══ Text passage

Skip to content

SLO / SLI — Service Level Objectives & Indicators

Per-capability latency and error budgets for agent-skills.

Definitions

Term Meaning
SLI (Service Level Indicator) A measurable metric — e.g., p95 latency, error rate
SLO (Service Level Objective) A target for an SLI — e.g., p95 < 200 ms
Error Budget Allowed failure rate — e.g., 0.1% of executions may fail

Default SLOs

These defaults apply to all capabilities unless overridden per-domain.

SLI Target Measurement
p50 latency < 100 ms Per-capability execute() wall clock
p95 latency < 500 ms Per-capability execute() wall clock
p99 latency < 2000 ms Per-capability execute() wall clock
Error rate < 1% Non-timeout failures / total executions
Availability > 99.5% Successful responses / total requests

Per-Domain SLO Overrides

Domains that involve external APIs or heavier computation have relaxed targets:

Domain p95 Latency p99 Latency Error Rate Notes
text.* (baseline) 100 ms 500 ms < 0.5% Pure Python, deterministic
text.* (OpenAI) 2000 ms 5000 ms < 2% Network-bound
data.* 100 ms 500 ms < 0.5% Pure Python
code.* 200 ms 1000 ms < 1% May involve parsing
model.* (baseline) 100 ms 500 ms < 0.5% Local heuristics
model.* (OpenAI) 3000 ms 8000 ms < 3% LLM inference
web.* 2000 ms 5000 ms < 5% Network-bound, external sites
audio.* 5000 ms 15000 ms < 5% Large payloads
agent.* 500 ms 2000 ms < 2% May trigger sub-skills
fs.* 50 ms 200 ms < 0.5% Local filesystem
email.* 2000 ms 5000 ms < 3% SMTP/IMAP latency

Configuration

SLO targets can be configured per capability in the binding metadata:

# bindings/official/openapi_text_summarize.yaml
metadata:
  slo:
    p95_latency_ms: 2000
    p99_latency_ms: 5000
    error_rate_pct: 2.0

The runtime reads these at execution time and records violations as observability events.

════
══ Dataset entries

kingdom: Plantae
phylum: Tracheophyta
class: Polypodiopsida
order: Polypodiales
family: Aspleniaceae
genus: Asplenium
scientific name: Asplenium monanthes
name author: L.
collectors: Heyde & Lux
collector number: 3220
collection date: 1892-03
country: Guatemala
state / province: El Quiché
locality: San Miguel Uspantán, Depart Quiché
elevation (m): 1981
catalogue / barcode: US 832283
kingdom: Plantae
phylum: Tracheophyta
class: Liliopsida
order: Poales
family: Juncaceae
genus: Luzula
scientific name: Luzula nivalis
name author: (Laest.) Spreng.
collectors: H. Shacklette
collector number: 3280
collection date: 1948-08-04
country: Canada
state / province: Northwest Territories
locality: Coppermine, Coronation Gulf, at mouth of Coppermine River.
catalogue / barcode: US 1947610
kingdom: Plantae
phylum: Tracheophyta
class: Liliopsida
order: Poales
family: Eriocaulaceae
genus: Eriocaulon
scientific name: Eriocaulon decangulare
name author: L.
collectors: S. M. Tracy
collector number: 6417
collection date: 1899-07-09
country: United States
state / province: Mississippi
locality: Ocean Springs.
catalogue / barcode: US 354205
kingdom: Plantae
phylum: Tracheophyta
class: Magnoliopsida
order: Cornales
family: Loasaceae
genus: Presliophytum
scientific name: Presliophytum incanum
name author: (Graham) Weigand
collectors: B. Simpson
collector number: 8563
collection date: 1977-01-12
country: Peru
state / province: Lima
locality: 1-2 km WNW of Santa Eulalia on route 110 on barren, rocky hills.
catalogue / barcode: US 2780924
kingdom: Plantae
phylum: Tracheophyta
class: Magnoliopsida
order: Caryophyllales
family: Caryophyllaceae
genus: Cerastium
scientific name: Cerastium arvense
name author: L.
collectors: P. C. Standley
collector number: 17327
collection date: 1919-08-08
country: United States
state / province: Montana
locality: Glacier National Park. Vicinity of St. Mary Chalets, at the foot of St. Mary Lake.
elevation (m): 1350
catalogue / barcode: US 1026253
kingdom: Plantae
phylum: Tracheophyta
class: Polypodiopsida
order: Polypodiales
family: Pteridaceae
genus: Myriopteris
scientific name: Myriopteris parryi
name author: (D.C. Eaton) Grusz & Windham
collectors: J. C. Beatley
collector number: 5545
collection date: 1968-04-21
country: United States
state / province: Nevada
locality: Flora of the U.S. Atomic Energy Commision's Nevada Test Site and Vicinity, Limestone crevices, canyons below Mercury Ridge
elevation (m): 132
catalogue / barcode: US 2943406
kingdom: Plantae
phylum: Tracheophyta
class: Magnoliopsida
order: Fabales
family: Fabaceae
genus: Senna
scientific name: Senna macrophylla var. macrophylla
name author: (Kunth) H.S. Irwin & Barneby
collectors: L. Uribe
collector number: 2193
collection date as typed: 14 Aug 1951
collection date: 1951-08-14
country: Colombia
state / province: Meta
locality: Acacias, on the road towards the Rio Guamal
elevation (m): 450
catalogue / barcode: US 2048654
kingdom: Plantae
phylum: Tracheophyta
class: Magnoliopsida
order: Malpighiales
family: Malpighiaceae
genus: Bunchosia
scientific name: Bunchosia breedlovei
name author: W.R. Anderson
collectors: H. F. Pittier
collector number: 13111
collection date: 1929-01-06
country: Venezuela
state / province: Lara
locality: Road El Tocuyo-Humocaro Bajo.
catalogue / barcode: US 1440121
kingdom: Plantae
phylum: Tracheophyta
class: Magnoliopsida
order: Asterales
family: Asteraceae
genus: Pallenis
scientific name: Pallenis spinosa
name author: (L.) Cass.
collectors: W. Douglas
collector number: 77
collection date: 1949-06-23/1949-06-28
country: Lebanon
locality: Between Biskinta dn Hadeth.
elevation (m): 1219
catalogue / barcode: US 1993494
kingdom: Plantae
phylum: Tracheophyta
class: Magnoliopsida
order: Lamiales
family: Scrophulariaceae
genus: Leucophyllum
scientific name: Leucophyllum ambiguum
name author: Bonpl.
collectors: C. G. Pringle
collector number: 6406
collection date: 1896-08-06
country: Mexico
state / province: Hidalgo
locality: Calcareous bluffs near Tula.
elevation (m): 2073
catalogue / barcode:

════

→ **Exercise set**:
a) Transcribe the part of the SLO page starting with "Per-capability latency and" and going on through "unless overridden per-domain.".
b) Summarize the SLO page in two sentences.

→ **Responses for each task**:
a)
Per-capability latency and error budgets for agent-skills.

Definitions

Term Meaning
SLI (Service Level Indicator) A measurable metric — e.g., p95 latency, error rate
SLO (Service Level Objective) A target for an SLI — e.g., p95 < 200 ms
Error Budget Allowed failure rate — e.g., 0.1% of executions may fail

Default SLOs

These defaults apply to all capabilities unless overridden per-domain.

b) The SLO page defines service level indicators, service level objectives and error budgets, and it sets default targets for all capabilities, such as p95 latency under 500 ms, an error rate under 1% and availability above 99.5%. Domains that involve external APIs or heavier computation get relaxed targets, and targets can be set per capability in the binding metadata, which the runtime reads at execution time to record violations as observability events.